Monday, June 24, 2013


99. Role models

 One of the six causes proposed by Aristotle is the exemplary cause. It is a model or example to be emulated. The carpenter makes a chair after a model, the portrait painter uses a model, and in organizations and society there are role models. Adam Snith used the pin factory as a leading example of division of labour: one worker draws the wire, a second cuts it into pins, a third sharpens, and a fourth polishes them.

 Exemplar is the original meaning of the term paradigm. That term has acquired a range of meanings, such as philosophical, scientific or political doctrine, or a set of basic perceptions, notions, assumptions, or methods. This suggests that at the source of these lies some exemplar that is emulated.

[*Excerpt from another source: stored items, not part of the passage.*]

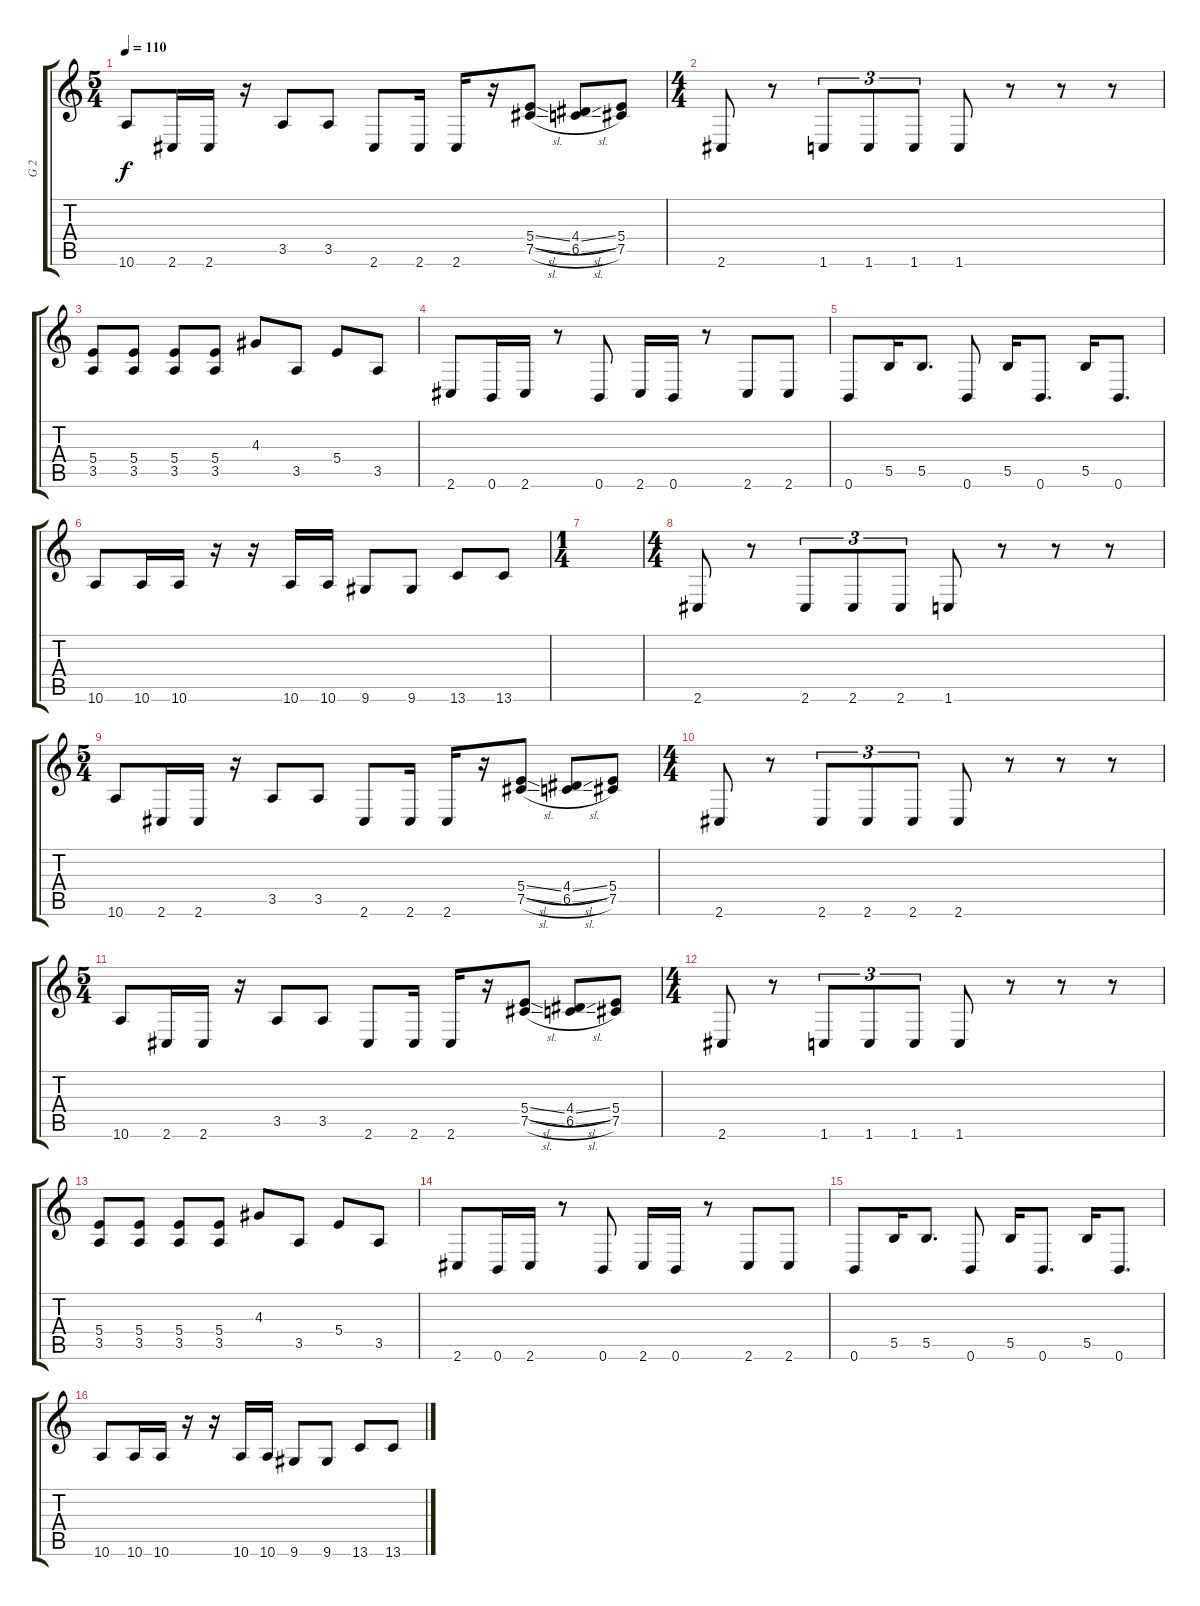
\track ("G 2" "G 2") {instrument distortionguitar}
\staff {score tabs}
\tuning (Db4 Ab3 E3 B2 Gb2 B1) {hide}
\ts (5 4)
\tempo 110
\clef g2
\ks c
10.6.8{dy f} 2.6.16 2.6.16 r.16 3.5.8 3.5.8 2.6.8 2.6.16 2.6.16 r.16 (5.4{sl} 7.5{sl}).8 (4.4{sl} 6.5{sl}).8 (5.4 7.5).8 |
\ts (4 4)
2.6.8 r.8 1.6.8{tu (3 2)} 1.6.8{tu (3 2)} 1.6.8{tu (3 2)} 1.6.8 r.8 r.8 r.8 |
(5.4 3.5).8 (5.4 3.5).8 (5.4 3.5).8 (5.4 3.5).8 4.3.8 3.5.8 5.4.8 3.5.8 |
2.6.8 0.6.16 2.6.16 r.8 0.6.8 2.6.16 0.6.16 r.8 2.6.8 2.6.8 |
0.6.8 5.5.16 5.5.8{d} 0.6.8 5.5.16 0.6.8{d} 5.5.16 0.6.8{d} |
10.6.8 10.6.16 10.6.16 r.16 r.16 10.6.16 10.6.16 9.6.8 9.6.8 13.6.8 13.6.8 |
\ts (1 4)
|
\ts (4 4)
2.6.8 r.8 2.6.8{tu (3 2)} 2.6.8{tu (3 2)} 2.6.8{tu (3 2)} 1.6.8 r.8 r.8 r.8 |
\ts (5 4)
10.6.8 2.6.16 2.6.16 r.16 3.5.8 3.5.8 2.6.8 2.6.16 2.6.16 r.16 (5.4{sl} 7.5{sl}).8 (4.4{sl} 6.5{sl}).8 (5.4 7.5).8 |
\ts (4 4)
2.6.8 r.8 2.6.8{tu (3 2)} 2.6.8{tu (3 2)} 2.6.8{tu (3 2)} 2.6.8 r.8 r.8 r.8 |
\ts (5 4)
10.6.8 2.6.16 2.6.16 r.16 3.5.8 3.5.8 2.6.8 2.6.16 2.6.16 r.16 (5.4{sl} 7.5{sl}).8 (4.4{sl} 6.5{sl}).8 (5.4 7.5).8 |
\ts (4 4)
2.6.8 r.8 1.6.8{tu (3 2)} 1.6.8{tu (3 2)} 1.6.8{tu (3 2)} 1.6.8 r.8 r.8 r.8 |
(5.4 3.5).8 (5.4 3.5).8 (5.4 3.5).8 (5.4 3.5).8 4.3.8 3.5.8 5.4.8 3.5.8 |
2.6.8 0.6.16 2.6.16 r.8 0.6.8 2.6.16 0.6.16 r.8 2.6.8 2.6.8 |
0.6.8 5.5.16 5.5.8{d} 0.6.8 5.5.16 0.6.8{d} 5.5.16 0.6.8{d} |
10.6.8 10.6.16 10.6.16 r.16 r.16 10.6.16 10.6.16 9.6.8 9.6.8 13.6.8 13.6.8
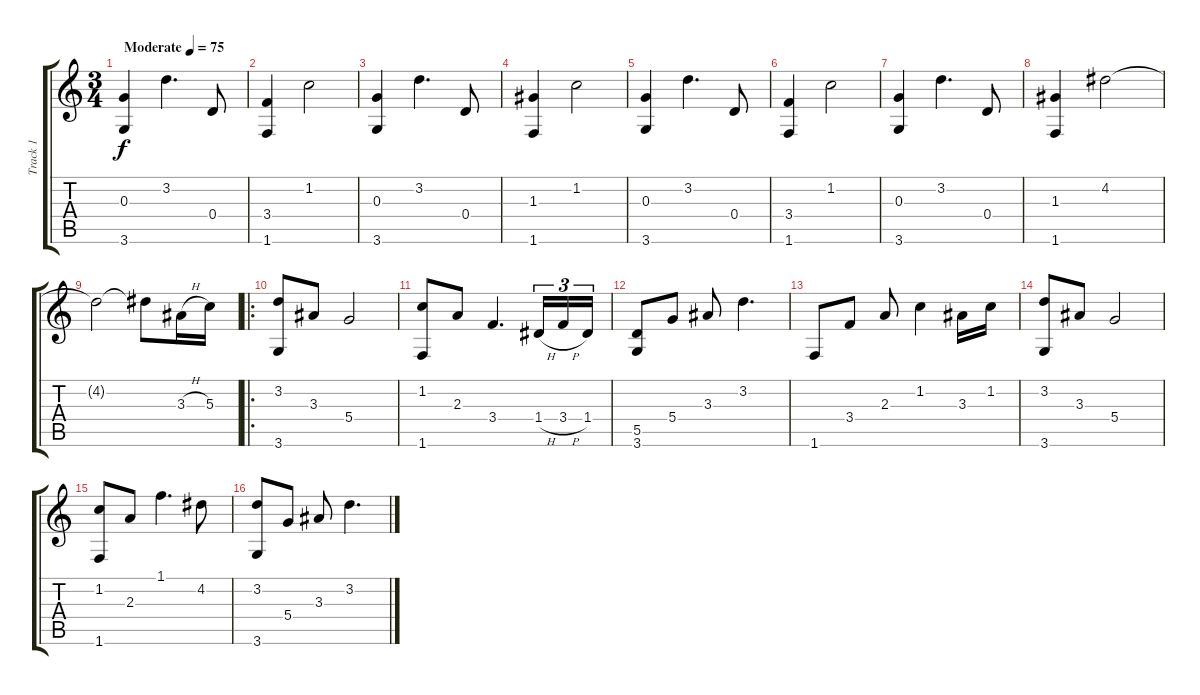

 There is wisdom in this. Using the exemplar to be emulated or imitated is an alternative for a set of precise prescriptions, instructions, rules, or a protocol to be followed. Those do not do justice to the complexity and variability of human life, and conditions of practice. Complexity and variability arise in the diversity and change of specific contexts in which a practice is to be performed. Practice, of work, art, debate, thought, and life in general, are too variable and complex to be caught in strict, universal, fixed concepts and rules. I discussed this in earlier items of this blog (e.g. item 16), where I argued for an interplay between universals and contexts of application in which universals can shift. The exemplar is a universal with built-in room for variety. 

Compared to strict rules or protocols, an exemplar leaves room for interpretation according to context. Thus it leaves room for individuality in work, and takes the variability and complexity of contexts into account. Such room for variety of practice is important especially for innovation, where ideas need to be adapted to novel challenges and opportunities.

Entrepreneurs, in business (Henry Ford), science (Einstein) and politics (Ghandi), are examples. They were originals, and what they did was difficult to reduce to strict prescriptions. It was more a matter of style. In retrospect one can reconstruct elements of it, such as efficiency from uniformity (Ford’s assembly line), unity of time and space, in four dimensions (Einstein), non-violent protest (Ghandi).

But variations upon the theme arise. Assembly lines developed into new forms of production (just-in-time, demand pull, self-regulating teams). In nature, four dimensions developed into eleven. Protest adopted social media, and standing silent for hours on Taksim square in Istanbul. What is imitated and improvised upon is not just a logical principle involved but also a spirit in which forms of thought and action are found.

As a result, the imprint on practice of the original inventor can last a long time. In the economy we see this in family firms that parade the founding father. Imitating the exemplar becomes part of the culture of an organization. And then it can atrophy, becoming a myth, ritualized, and can then become rigid, dogmatic, inflexible and brittle, to ultimately crumble in the winds of change.